Going Beyond Genetic Analysis of Tumors
Another area that MSK is also focused on is the analysis of mutations in the DNA code. “We need to go beyond genes and look at things on the epigenetic level,” Dr. Baselga says. (Epigenetic changes affect which genes are activated to make proteins, without changing the genes themselves.) Investigators are developing new ways to analyze proteins in tumors to look for these kinds of changes.
MSK researchers are also looking at new ways to obtain genetic material to study. One of these methods involves isolating cell-free tumor DNA, which is found in patients’ blood. This technology, sometimes called liquid biopsy, would enable doctors to monitor patients’ disease by analyzing their blood, rather than repeatedly having to conduct biopsies. It’s expected to provide new insight into how patients respond to targeted therapies, and how resistance develops.
One of the biggest challenges facing precision oncology and the cancer community is the sheer volume of data. Many efforts are now focusing on ways to aggregate findings from genetic studies and pooling the insights gained from clinical trials. One of these is AACR Project GENIE, a multicenter effort being coordinated by the American Association for Cancer Research, to which MSK has been the principal contributor.

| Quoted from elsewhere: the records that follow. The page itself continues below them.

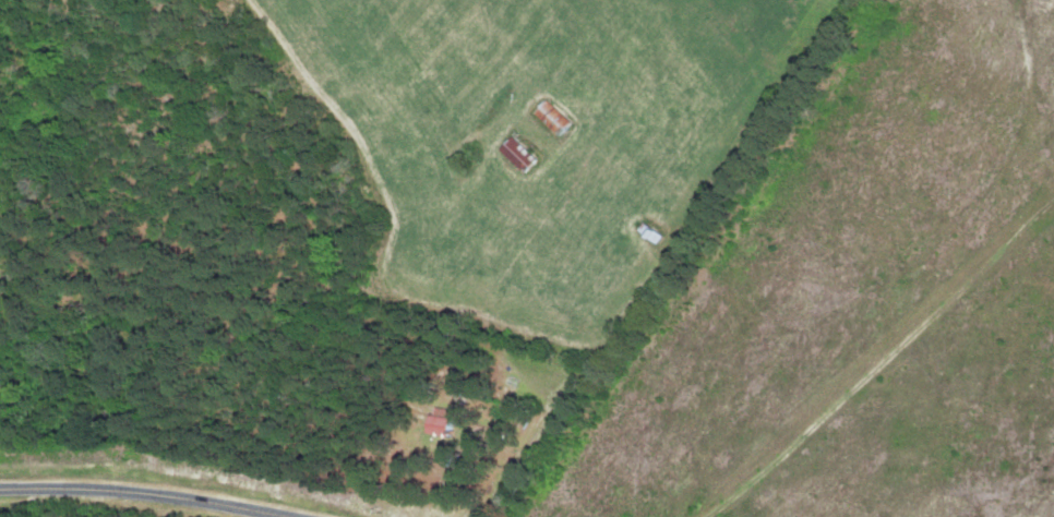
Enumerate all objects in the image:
building: (554, 115)
building: (519, 153)
building: (444, 420)
road: (139, 494)

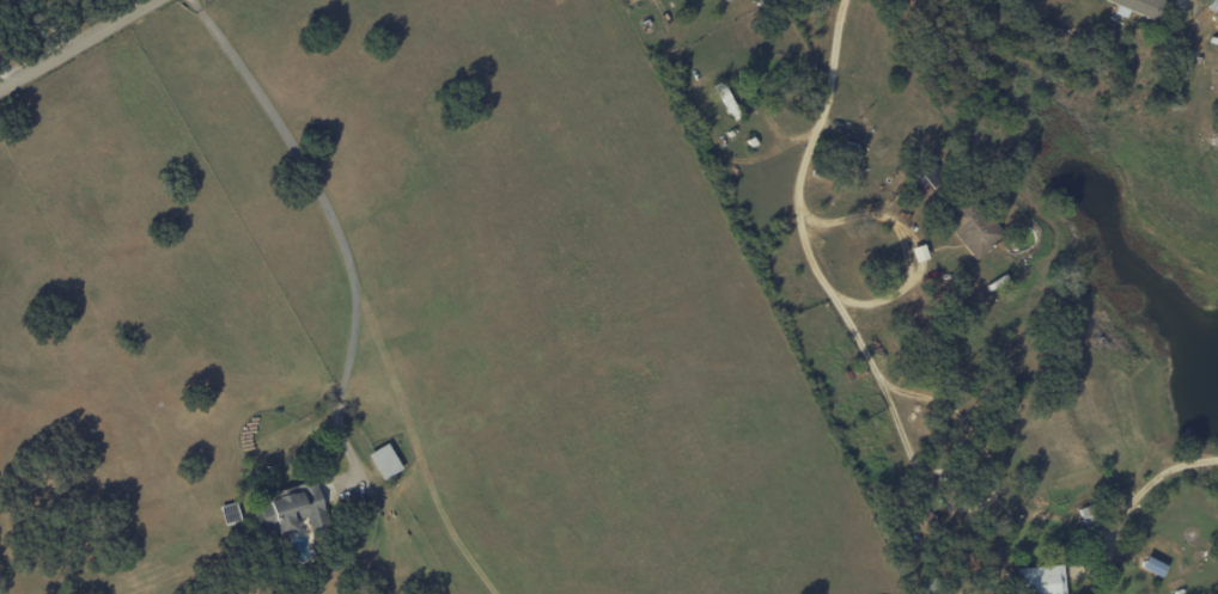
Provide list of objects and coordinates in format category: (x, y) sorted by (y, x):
building: (1141, 7)
road: (62, 23)
road: (76, 43)
road: (967, 47)
road: (3, 77)
road: (820, 116)
road: (332, 226)
building: (976, 230)
road: (920, 275)
road: (965, 336)
building: (384, 461)
road: (942, 498)
road: (1133, 501)
building: (292, 508)
building: (924, 523)
road: (1101, 551)
building: (1041, 580)

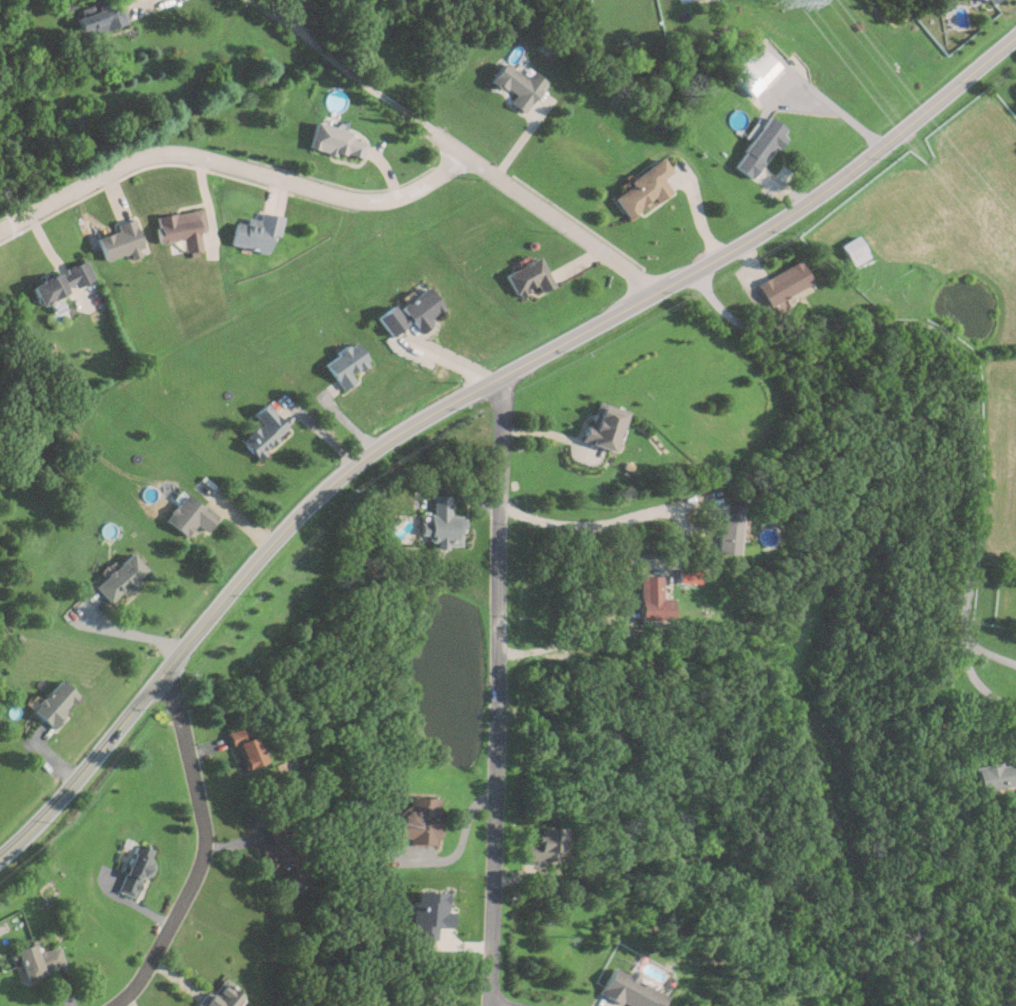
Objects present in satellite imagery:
building: (985, 2)
building: (103, 17)
building: (761, 65)
building: (518, 85)
road: (838, 111)
building: (334, 140)
road: (454, 144)
building: (758, 146)
road: (232, 170)
building: (642, 190)
building: (180, 228)
building: (256, 231)
building: (121, 241)
building: (852, 250)
building: (525, 275)
building: (61, 281)
building: (780, 282)
building: (408, 312)
building: (343, 364)
road: (977, 386)
road: (464, 393)
building: (600, 426)
building: (261, 431)
building: (185, 515)
building: (439, 522)
road: (589, 526)
building: (726, 527)
building: (116, 578)
building: (651, 599)
road: (122, 631)
road: (557, 643)
road: (992, 652)
road: (494, 689)
building: (51, 703)
building: (242, 746)
building: (993, 775)
building: (415, 820)
building: (540, 845)
road: (205, 849)
building: (278, 860)
building: (132, 869)
building: (37, 960)
building: (624, 990)
building: (217, 996)
road: (498, 1004)

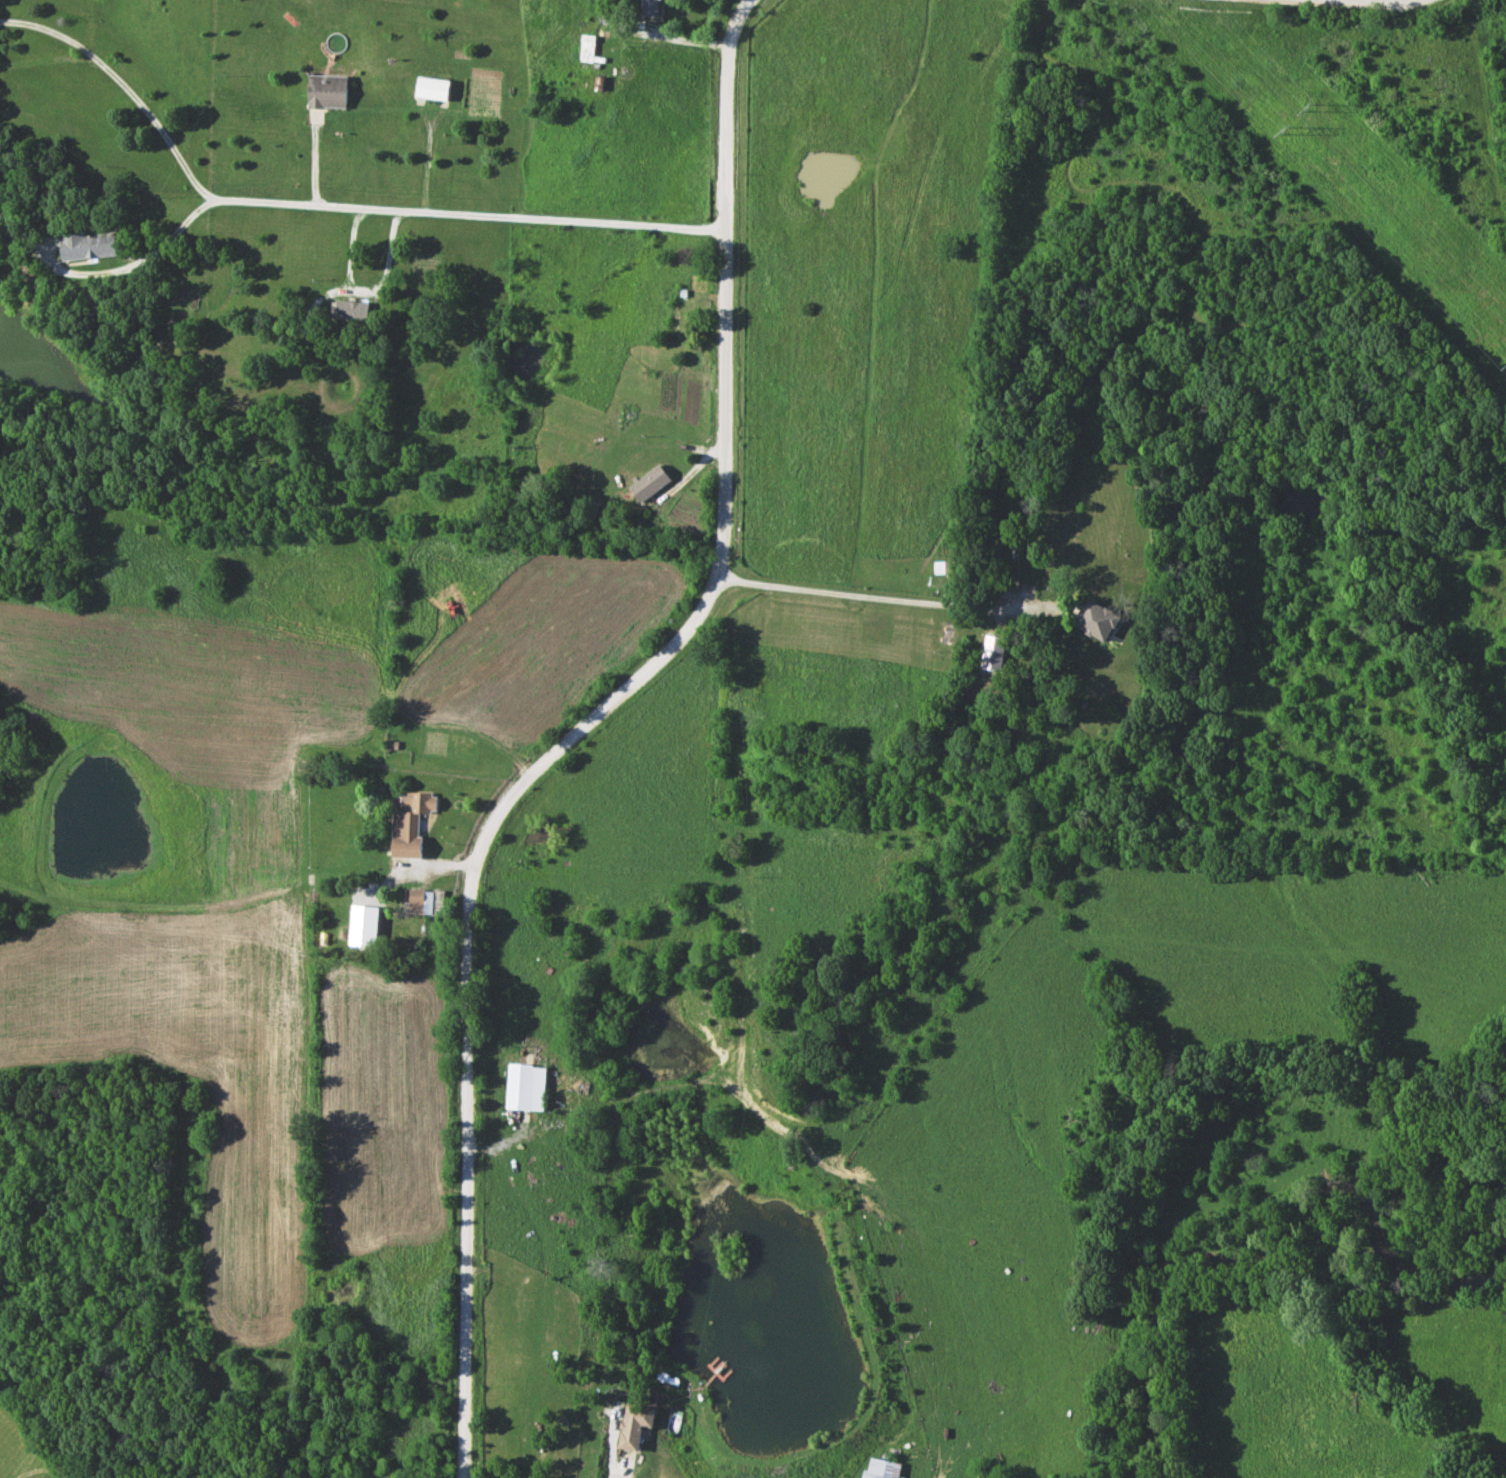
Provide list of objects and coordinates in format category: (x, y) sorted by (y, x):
building: (652, 8)
road: (1324, 8)
building: (589, 48)
building: (435, 89)
building: (329, 92)
power tower: (1312, 110)
power tower: (1288, 130)
road: (325, 205)
building: (5, 213)
building: (89, 246)
road: (127, 264)
building: (353, 311)
building: (312, 325)
building: (652, 484)
building: (953, 568)
road: (896, 600)
building: (1099, 621)
road: (589, 732)
building: (411, 823)
road: (425, 864)
building: (421, 902)
building: (527, 1088)
building: (637, 1425)
building: (883, 1468)

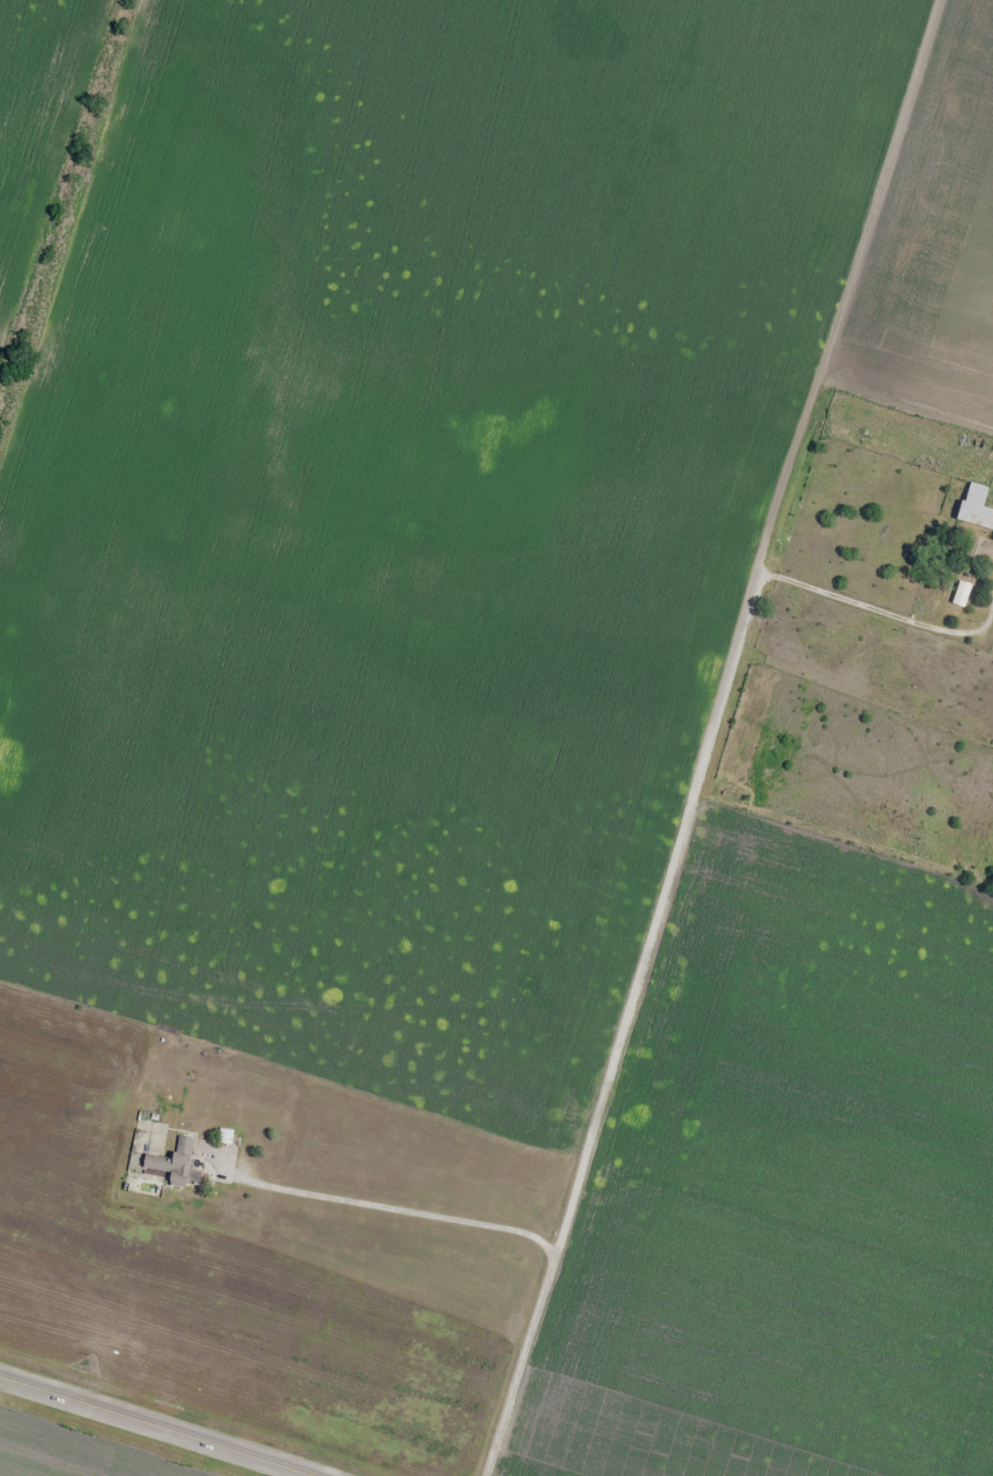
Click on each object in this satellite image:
road: (929, 29)
building: (973, 507)
building: (977, 553)
road: (902, 602)
road: (678, 758)
building: (170, 1165)
road: (152, 1427)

Experts say that better data sharing will improve clinical decision-making and provide new information for diagnosis and treatment. Large compilations of data not only serve as a tool for cancer researchers around the world but also help to inform treatment decisions in community oncology centers.
“MSK has been an early adopter of many of the approaches to analyzing these kinds of data, and an important part of data-sharing initiatives,” Dr. Taylor says. “I firmly believe that these technologies should be democratized to all patients, and sharing our data and analysis is an important part of that.”